This is what i meant. roomy/comfy ocbd untucked = sloppy looking due to long tail etc. this partially solves the problem, a substitution for your lacoste polo shirt when you want a real collar.

It's a youthful look, i like, it's nice, high five.


----------



## statboy (Sep 1, 2010)

That Gant shirt seems faked out, just like the looks on Unabashadly Prep. That collar is tiny, looks like the junk at Jcrew, from Sri Lanka too I assume. Have Mercer make one for you.


----------



## Cardinals5 (Jun 16, 2009)

A popover with button down club collar? That's a rare beast.


----------



## hookem12387 (Dec 29, 2009)

Cardinals5 said:


> A popover with button down club collar? That's a rare beast.


There's also a spread club collar floating around somewhere.
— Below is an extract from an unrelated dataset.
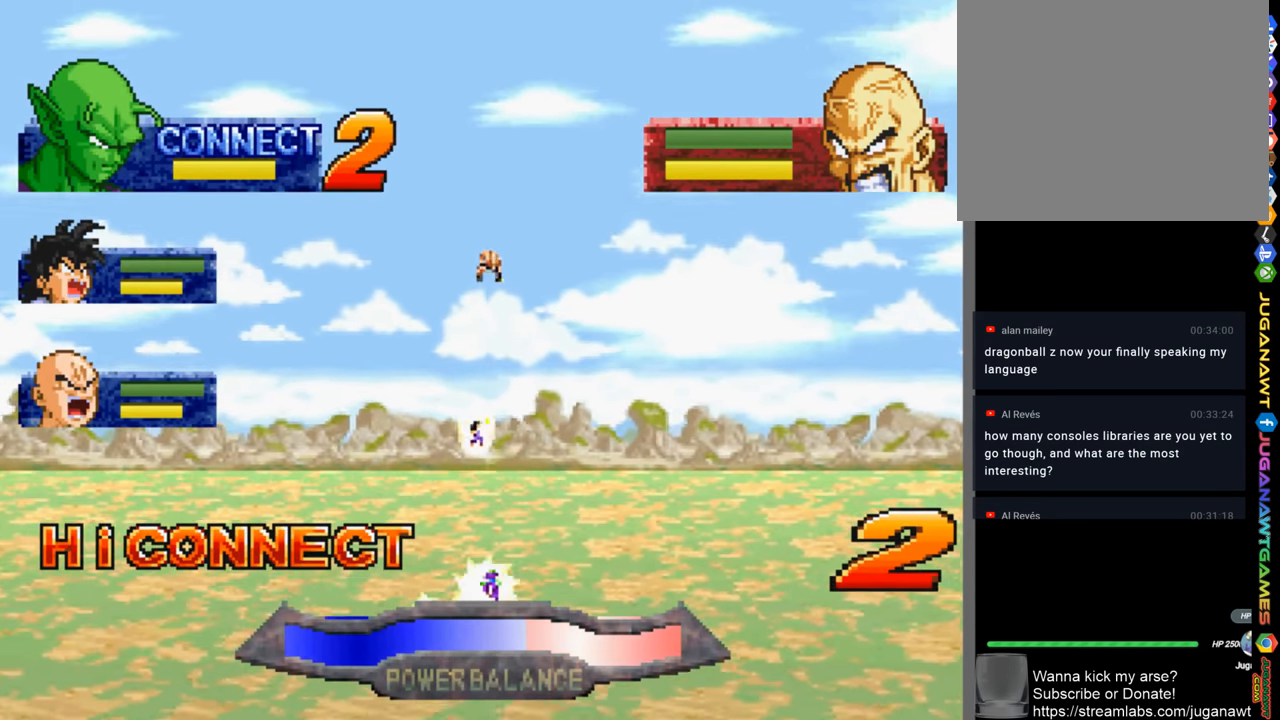
{"buttons": [], "left_stick": "center", "right_stick": "center", "events": []}
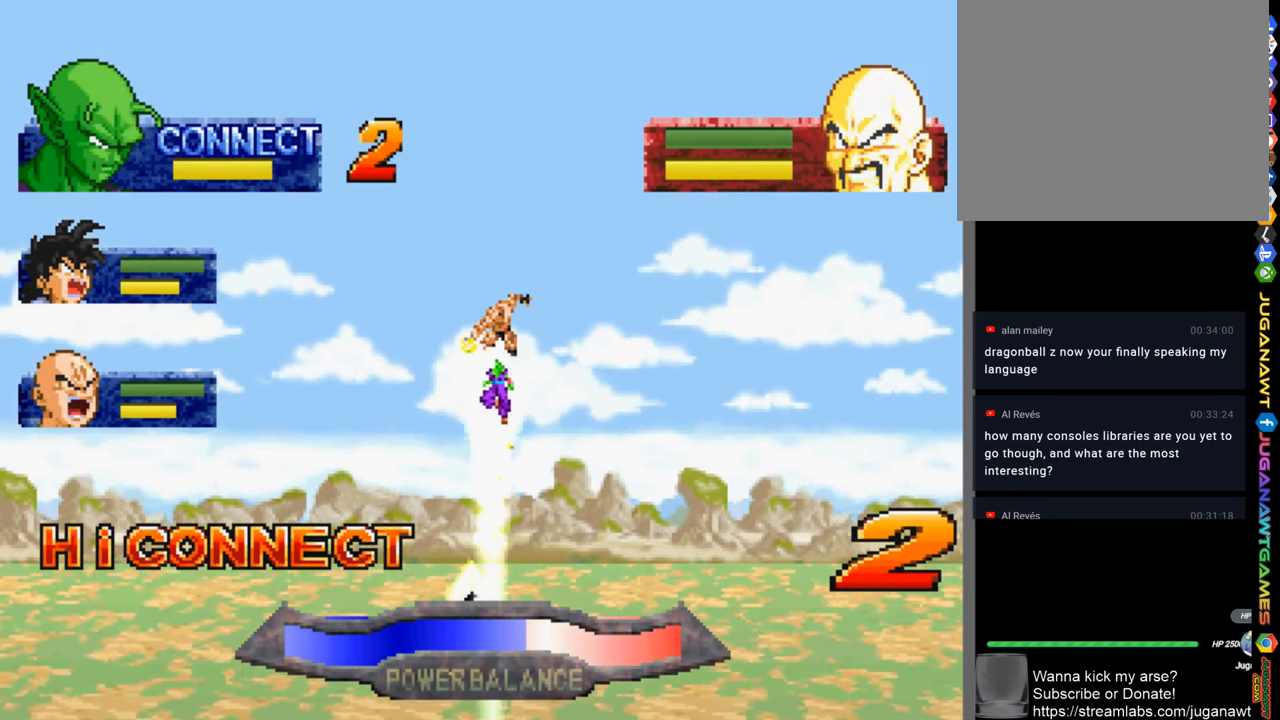
{"buttons": [], "left_stick": "center", "right_stick": "center", "events": []}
Some strange shirts around.


----------



## vwguy (Jul 23, 2004)

In the pic, the body of it looks almost too short, what say you Untilted?

Brian


----------



## Steve Smith (Jan 12, 2008)

Thom Browne's Schooldays said:


> but I've found I care more about other details of a shirt--*non SML sizing*, a real full-sized collar instead of a trendy, tiny one- than the pop-over placket.
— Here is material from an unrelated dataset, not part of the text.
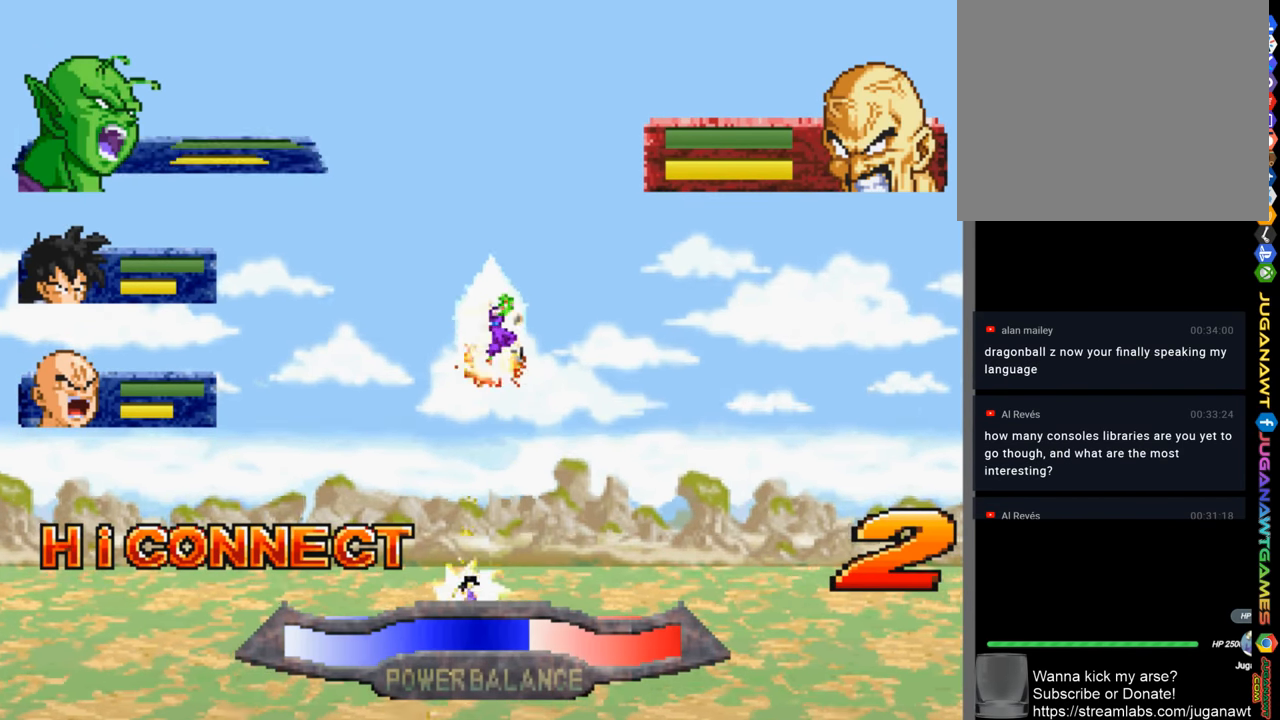
{"buttons": [], "left_stick": "center", "right_stick": "center", "events": []}
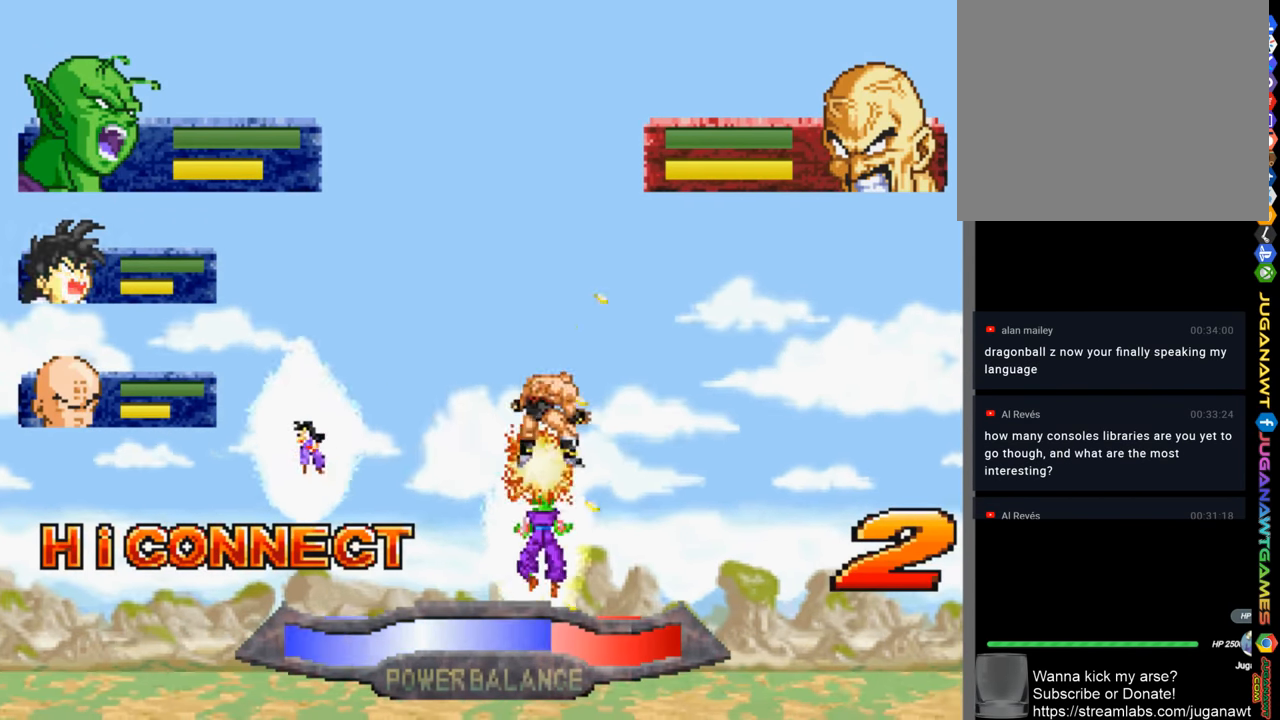
{"buttons": [], "left_stick": "center", "right_stick": "center", "events": []}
You will probably never see a new popover with non SML sizing because the appeal is not broad enough to justify making and stocking the huge inventory required for neck-sleeve shirts.

BB makes these (with GF logo stitched on chest) with excellent collars, but be aware that they are cut a little trimmer than a traditional fit BB OCBD. I don't see many of these.


----------



## JakeLA (Oct 30, 2006)

Steve Smith said:


> You will probably never see a new popover with non SML sizing because the appeal is not broad enough to justify making and stocking the huge inventory required for neck-sleeve shirts.
> 
> BB makes these (with GF logo stitched on chest) with excellent collars, but be aware that they are cut a little trimmer than a traditional fit BB OCBD. I don't see many of these.
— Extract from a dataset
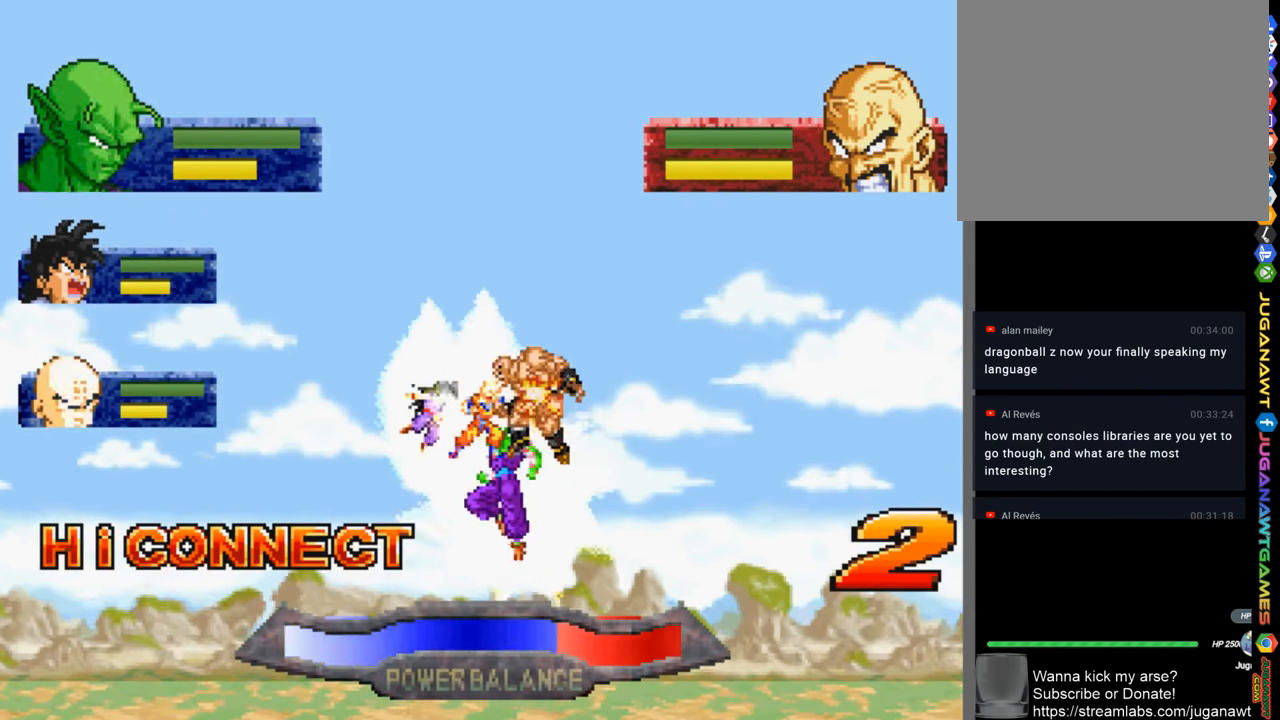
{"buttons": [], "left_stick": "center", "right_stick": "center", "events": []}
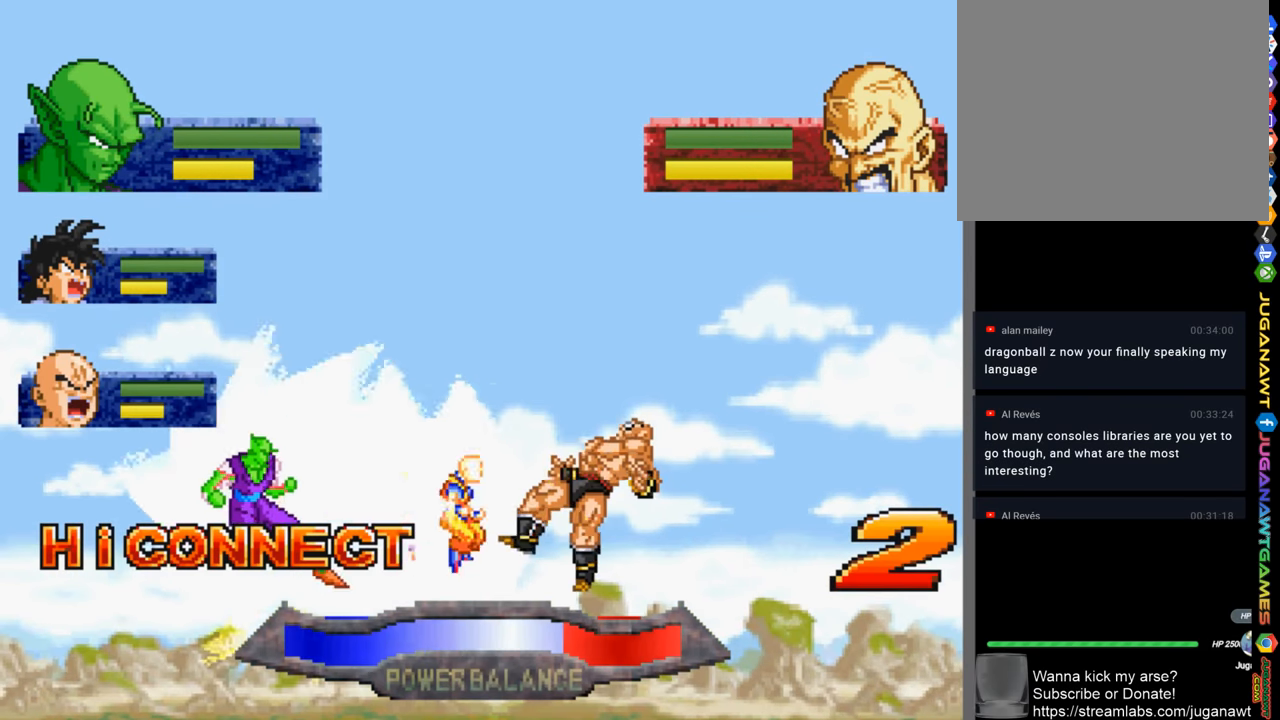
{"buttons": [], "left_stick": "center", "right_stick": "center", "events": []}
BB currently has a shirt virtually identical to the Gant for $80. I have one and happen to be wearing it today. No logo and curved hem, FWIW


----------



## jwooten (Dec 19, 2010)

JakeLA said:


> BB currently has a shirt virtually identical to the Gant for $80. I have one and happen to be wearing it today. No logo and curved hem, FWIW


Nice find, Brooks Brothers does have this hidden away in the Slim-fit Sportshirt section. It's a shame that it's only offered in blue, but with Monday's coming sport shirt sale. It could very well be had for half of what the Gant is selling for.

Any advice on the fit of the BB? True to size or not?


----------



## Untilted (Mar 30, 2006)

statboy said:


> That Gant shirt seems faked out, just like the looks on Unabashadly Prep. That collar is tiny, looks like the junk at Jcrew, from Sri Lanka too I assume. Have Mercer make one for you.


collar is much, much better than what j.crew offers. not tiny, not full bb collar, it is really in between.

no doubt mercer makes a shirt with good construction. but from what i have heard, mercer's popover has a long placket with like 6 buttons on that placket. so it depends on your style preference...


----------



## Untilted (Mar 30, 2006)

jwooten said:


> Nice find, Brooks Brothers does have this hidden away in the Slim-fit Sportshirt section. It's a shame that it's only offered in blue, but with Monday's coming sport shirt sale. It could very well be had for half of what the Gant is selling for.
> 
> Any advice on the fit of the BB? True to size or not?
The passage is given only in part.